Print Vol. 104, Issue 4

Note

Hertz So Good: Amazon, General Jurisdiction’s Principal Place of Business, and Contacts Plus as the Future of the Exceptional Case

D.E. Wagner, B.A., McGill University, 2013; J.D., Cornell Law School, 2019; Publishing Editor, Cornell Law Review, Vol. 104. My thanks to Professor Zachary D. Clopton, for his unwavering guidance in aid of both this Note and my development as an attorney; to Leonardo Mangat, for listening to me ramble endlessly about personal jurisdiction; and to the entire staff of the Cornell Law Review for their tireless work. All errors are my own.

15 May 2019

This Note proceeds in six parts. Part I describes the genesis of general jurisdiction jurisprudence from Pennoyer v. Neff through Daimler. Part II briefly describes the curtailment of specific jurisdiction in Bristol-Myers Squibb and its effect on personal jurisdiction. In Part III, this Note details lower courts’ treatment of general jurisdiction following Daimler, finding that many courts are applying the nerve center test to the principal place of business inquiry for general jurisdiction and tracing the jurisprudential roots of the contacts plus test.
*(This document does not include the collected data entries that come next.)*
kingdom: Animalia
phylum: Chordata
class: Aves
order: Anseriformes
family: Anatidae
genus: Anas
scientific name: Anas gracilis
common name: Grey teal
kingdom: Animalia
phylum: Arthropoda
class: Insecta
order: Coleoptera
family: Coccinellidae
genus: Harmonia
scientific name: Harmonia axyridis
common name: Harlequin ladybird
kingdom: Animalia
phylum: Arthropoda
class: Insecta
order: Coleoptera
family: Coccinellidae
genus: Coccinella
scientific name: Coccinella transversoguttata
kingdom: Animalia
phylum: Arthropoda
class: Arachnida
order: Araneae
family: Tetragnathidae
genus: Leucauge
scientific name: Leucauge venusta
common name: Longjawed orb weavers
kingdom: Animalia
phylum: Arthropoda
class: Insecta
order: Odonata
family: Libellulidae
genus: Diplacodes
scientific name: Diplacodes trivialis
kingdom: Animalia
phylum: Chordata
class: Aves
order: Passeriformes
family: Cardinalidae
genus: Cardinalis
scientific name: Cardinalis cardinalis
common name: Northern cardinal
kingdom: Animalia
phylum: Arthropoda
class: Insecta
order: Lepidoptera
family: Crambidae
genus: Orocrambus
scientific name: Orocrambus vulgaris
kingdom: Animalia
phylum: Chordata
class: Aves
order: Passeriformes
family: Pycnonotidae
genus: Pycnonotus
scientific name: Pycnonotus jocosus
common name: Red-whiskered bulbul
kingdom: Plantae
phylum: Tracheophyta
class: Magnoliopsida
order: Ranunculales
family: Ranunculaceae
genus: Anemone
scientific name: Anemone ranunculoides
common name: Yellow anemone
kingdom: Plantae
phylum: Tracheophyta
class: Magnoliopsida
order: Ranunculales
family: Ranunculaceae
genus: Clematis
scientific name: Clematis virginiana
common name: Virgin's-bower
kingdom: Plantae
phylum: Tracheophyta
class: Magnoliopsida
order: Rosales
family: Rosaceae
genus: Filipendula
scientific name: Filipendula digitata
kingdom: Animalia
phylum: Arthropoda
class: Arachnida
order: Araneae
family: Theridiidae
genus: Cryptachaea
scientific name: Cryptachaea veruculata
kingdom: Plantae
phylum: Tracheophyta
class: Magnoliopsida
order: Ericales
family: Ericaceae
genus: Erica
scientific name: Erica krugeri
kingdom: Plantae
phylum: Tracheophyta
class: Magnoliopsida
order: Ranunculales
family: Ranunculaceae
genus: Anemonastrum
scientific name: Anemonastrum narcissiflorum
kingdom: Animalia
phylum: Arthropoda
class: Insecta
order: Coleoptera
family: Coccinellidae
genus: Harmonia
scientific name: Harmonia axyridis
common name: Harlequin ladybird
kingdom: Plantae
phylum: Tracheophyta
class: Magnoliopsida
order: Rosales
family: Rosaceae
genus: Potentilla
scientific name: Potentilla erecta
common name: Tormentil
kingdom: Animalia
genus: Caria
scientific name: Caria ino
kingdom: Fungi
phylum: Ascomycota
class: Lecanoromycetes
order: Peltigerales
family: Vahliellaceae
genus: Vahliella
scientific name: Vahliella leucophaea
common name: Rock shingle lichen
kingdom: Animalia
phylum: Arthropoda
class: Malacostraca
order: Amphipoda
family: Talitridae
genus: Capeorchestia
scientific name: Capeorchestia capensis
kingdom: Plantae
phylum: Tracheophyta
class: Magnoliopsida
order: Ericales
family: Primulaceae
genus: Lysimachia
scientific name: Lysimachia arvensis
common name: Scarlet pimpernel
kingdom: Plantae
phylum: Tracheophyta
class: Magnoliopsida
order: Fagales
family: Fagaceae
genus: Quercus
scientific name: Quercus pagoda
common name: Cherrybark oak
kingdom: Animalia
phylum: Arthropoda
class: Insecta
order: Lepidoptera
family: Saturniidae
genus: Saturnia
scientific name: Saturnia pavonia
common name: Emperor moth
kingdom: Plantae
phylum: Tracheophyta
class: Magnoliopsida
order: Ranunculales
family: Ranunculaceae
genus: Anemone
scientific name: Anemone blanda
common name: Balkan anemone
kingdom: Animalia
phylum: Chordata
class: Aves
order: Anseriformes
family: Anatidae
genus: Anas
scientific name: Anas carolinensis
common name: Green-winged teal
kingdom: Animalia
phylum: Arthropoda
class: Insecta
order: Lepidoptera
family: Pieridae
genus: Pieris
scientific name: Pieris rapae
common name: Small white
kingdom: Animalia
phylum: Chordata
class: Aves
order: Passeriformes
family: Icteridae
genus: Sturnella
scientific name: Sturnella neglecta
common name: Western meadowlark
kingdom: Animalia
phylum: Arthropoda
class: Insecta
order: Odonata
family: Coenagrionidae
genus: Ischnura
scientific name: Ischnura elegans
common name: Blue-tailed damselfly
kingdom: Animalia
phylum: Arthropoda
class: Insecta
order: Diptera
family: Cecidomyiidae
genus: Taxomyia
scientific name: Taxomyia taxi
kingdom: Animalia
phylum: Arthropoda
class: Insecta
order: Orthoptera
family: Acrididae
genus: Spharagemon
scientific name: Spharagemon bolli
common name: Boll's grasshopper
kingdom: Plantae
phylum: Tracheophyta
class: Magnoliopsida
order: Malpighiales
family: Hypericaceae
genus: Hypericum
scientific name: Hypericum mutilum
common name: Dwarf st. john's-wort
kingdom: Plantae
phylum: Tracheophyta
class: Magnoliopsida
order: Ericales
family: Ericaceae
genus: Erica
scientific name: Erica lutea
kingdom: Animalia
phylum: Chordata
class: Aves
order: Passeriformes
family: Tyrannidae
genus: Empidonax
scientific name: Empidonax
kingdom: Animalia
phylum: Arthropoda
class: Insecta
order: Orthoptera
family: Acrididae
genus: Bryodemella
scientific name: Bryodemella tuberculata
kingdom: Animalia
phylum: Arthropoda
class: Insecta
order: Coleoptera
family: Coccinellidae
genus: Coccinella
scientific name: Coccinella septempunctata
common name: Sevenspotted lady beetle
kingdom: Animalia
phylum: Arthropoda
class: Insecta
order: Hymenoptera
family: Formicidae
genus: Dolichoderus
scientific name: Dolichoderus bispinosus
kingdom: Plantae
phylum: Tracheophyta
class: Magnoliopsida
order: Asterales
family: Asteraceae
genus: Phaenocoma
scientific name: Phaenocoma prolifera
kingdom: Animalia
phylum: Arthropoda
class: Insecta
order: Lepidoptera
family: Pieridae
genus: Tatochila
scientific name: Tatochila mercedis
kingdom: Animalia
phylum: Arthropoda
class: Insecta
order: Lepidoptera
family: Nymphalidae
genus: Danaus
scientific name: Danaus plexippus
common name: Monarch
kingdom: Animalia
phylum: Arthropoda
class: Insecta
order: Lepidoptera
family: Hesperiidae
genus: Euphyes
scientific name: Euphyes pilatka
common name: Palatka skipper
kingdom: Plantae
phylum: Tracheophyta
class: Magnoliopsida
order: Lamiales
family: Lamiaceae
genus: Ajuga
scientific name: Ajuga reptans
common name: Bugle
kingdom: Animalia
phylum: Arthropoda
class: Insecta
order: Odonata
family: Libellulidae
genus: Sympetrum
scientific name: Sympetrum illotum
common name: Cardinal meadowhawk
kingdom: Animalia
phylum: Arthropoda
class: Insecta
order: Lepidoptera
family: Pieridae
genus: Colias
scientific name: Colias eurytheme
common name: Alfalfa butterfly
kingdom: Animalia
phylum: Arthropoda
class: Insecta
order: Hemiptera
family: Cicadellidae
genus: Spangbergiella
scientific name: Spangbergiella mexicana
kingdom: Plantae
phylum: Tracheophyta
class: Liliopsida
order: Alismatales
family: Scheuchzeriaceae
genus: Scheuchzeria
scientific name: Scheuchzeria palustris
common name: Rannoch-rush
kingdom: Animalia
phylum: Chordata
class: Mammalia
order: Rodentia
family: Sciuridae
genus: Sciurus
Part IV argues that precedent and policy point in favor of a contacts test for principal place of business in general jurisdiction rather than the nerve center test, but that adoption of the nerve center test for principal place of business and the contacts plus test for the exceptional case would generally simplify the inquiry and would avoid policy concerns. Part V explores the development of the modern economy with Amazon as a case study and demonstrates how Amazon’s second headquarters creates an untenable problem for a general jurisdiction doctrine that limits each corporation to two home states. Part VI concludes by arguing that the simplest, most effective, and most precedent-deferential path forward is the contacts plus test.